→ Exercise goal
Copy every line that contains the string "team" from the entries below.

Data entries
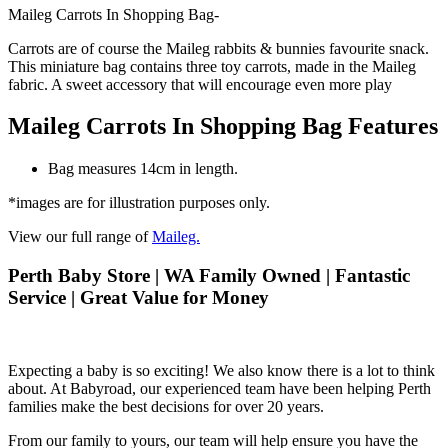
Maileg Carrots In Shopping Bag-
Carrots are of course the Maileg rabbits & bunnies favourite snack.
This miniature bag contains three toy carrots, made in the Maileg
fabric. A sweet accessory that will encourage even more play
Maileg Carrots In Shopping Bag Features
Bag measures 14cm in length.
*images are for illustration purposes only.
View our full range of
Maileg.
Perth Baby Store | WA Family Owned | Fantastic
Service | Great Value for Money
Expecting a baby is so exciting! We also know there is a lot to think
about. At Babyroad, our experienced team have been helping Perth
families make the best decisions for over 20 years.
From our family to yours, our team will help ensure you have the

→ Task output
about. At Babyroad, our experienced team have been helping Perth
From our family to yours, our team will help ensure you have the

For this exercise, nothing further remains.